J Med Microbiol. 1997 May;46(5):391-7. doi: 10.1099/00222615-46-5-391.
Specific pathogen-free Mongolian gerbils were infected orally with Helicobacter pylori to establish a new small animal model of severe gastritis H. pylori was recovered by culture from both antrum and body over a 16-week period after a single inoculation. The number of H. pylori colonising the antrum was about 100-fold higher than in the body, and this was consistent throughout the experiment. Histological examination showed that all animals developed severe inflammation with infiltration of polymorphonuclear leucocytes and mononuclear cells into the lamina propria and submucosa of the antrum from 4 weeks after infection. From 8 weeks after infection, multifocal lymphoid follicles appeared in the lamina propria and submucosa, and micro-erosions were also observed in the epithelial layer. At 16 weeks after infection, ulceration with disruption of the lamina muscularis mucosae was observed in the antral mucosa. To determine whether H. pylori caused gastritis or not, infected gerbils were treated with amoxycillin. After the treatment, gastritis could not be seen in the gastric mucosa. Therefore, the Mongolian gerbil is a useful small animal model to study the pathogenesis of H. pylori in gastric ulceration and severe gastritis and to assess anti-H. pylori treatment.

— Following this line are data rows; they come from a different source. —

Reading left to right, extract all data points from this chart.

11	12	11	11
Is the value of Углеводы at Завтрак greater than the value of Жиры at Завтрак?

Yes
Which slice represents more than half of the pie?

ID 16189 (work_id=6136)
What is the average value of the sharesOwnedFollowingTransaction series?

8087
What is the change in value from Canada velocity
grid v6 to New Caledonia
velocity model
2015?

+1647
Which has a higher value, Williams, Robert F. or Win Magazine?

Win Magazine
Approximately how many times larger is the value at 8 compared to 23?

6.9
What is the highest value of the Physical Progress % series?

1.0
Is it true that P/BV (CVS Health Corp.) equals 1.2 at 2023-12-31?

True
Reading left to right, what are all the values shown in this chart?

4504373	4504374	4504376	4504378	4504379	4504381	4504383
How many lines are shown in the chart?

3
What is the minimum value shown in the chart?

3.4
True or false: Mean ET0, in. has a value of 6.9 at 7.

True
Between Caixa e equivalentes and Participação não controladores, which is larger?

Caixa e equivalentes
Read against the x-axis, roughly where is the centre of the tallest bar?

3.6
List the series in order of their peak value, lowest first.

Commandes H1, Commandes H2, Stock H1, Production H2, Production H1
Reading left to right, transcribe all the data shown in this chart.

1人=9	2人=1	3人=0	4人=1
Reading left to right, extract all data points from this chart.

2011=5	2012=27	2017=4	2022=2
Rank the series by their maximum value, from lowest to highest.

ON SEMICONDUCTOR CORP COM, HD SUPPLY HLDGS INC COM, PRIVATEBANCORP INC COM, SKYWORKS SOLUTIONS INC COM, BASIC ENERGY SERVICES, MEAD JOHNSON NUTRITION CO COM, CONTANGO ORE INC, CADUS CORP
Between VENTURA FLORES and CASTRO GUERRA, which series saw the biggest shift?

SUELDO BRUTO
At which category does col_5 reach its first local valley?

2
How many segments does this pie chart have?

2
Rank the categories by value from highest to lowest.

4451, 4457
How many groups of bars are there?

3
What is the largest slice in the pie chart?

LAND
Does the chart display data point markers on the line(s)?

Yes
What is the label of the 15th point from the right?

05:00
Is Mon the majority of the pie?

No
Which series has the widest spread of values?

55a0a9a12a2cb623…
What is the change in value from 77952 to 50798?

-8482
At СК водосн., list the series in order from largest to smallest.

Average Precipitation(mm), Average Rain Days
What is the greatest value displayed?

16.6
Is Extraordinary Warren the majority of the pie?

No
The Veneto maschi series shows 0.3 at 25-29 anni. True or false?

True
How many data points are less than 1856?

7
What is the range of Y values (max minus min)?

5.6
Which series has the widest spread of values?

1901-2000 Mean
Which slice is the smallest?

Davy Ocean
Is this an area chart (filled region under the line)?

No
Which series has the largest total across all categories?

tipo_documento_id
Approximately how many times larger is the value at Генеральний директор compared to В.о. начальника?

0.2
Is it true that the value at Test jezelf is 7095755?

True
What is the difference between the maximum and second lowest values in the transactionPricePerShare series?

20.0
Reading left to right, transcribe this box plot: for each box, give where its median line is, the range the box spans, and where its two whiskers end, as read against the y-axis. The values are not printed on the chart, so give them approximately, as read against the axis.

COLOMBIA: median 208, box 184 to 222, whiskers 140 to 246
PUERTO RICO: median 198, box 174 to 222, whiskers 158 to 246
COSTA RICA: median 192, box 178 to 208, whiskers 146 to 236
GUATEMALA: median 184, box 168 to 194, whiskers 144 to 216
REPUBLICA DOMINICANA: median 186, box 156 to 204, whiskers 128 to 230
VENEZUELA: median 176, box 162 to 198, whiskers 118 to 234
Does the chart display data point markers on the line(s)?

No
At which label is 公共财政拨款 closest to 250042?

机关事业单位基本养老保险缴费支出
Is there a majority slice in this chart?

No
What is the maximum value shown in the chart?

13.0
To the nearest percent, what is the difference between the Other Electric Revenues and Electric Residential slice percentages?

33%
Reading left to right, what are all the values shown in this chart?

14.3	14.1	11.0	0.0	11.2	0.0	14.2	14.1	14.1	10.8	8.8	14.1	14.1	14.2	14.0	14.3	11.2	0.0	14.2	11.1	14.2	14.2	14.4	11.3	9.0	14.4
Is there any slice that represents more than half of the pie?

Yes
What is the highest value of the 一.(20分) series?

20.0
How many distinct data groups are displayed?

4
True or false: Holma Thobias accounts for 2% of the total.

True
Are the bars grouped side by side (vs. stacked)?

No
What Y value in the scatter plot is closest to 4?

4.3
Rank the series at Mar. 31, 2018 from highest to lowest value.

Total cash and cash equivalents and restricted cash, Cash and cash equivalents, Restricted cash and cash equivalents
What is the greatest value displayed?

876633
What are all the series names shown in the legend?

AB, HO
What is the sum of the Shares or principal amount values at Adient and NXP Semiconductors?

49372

将无特定病原体的蒙古沙鼠经口感染幽门螺杆菌,以建立一种新的严重胃炎小动物模型。单次接种后,在16周的时间里,通过培养从胃窦和胃体均分离出幽门螺杆菌。定植于胃窦的幽门螺杆菌数量比胃体中的高出约100倍,且在整个实验过程中均保持一致。组织学检查显示,从感染后4周起,所有动物均出现严重炎症,多形核白细胞和单核细胞浸润至胃窦固有层和黏膜下层。感染后8周起,固有层和黏膜下层出现多灶性淋巴滤泡,上皮层也观察到微糜烂。感染后16周,在胃窦黏膜中观察到黏膜肌层破坏的溃疡。为确定幽门螺杆菌是否导致胃炎,对感染的沙鼠用阿莫西林进行治疗。治疗后,胃黏膜中未见胃炎。因此,蒙古沙鼠是研究幽门螺杆菌在胃溃疡和严重胃炎发病机制中的作用以及评估抗幽门螺杆菌治疗的有用小动物模型。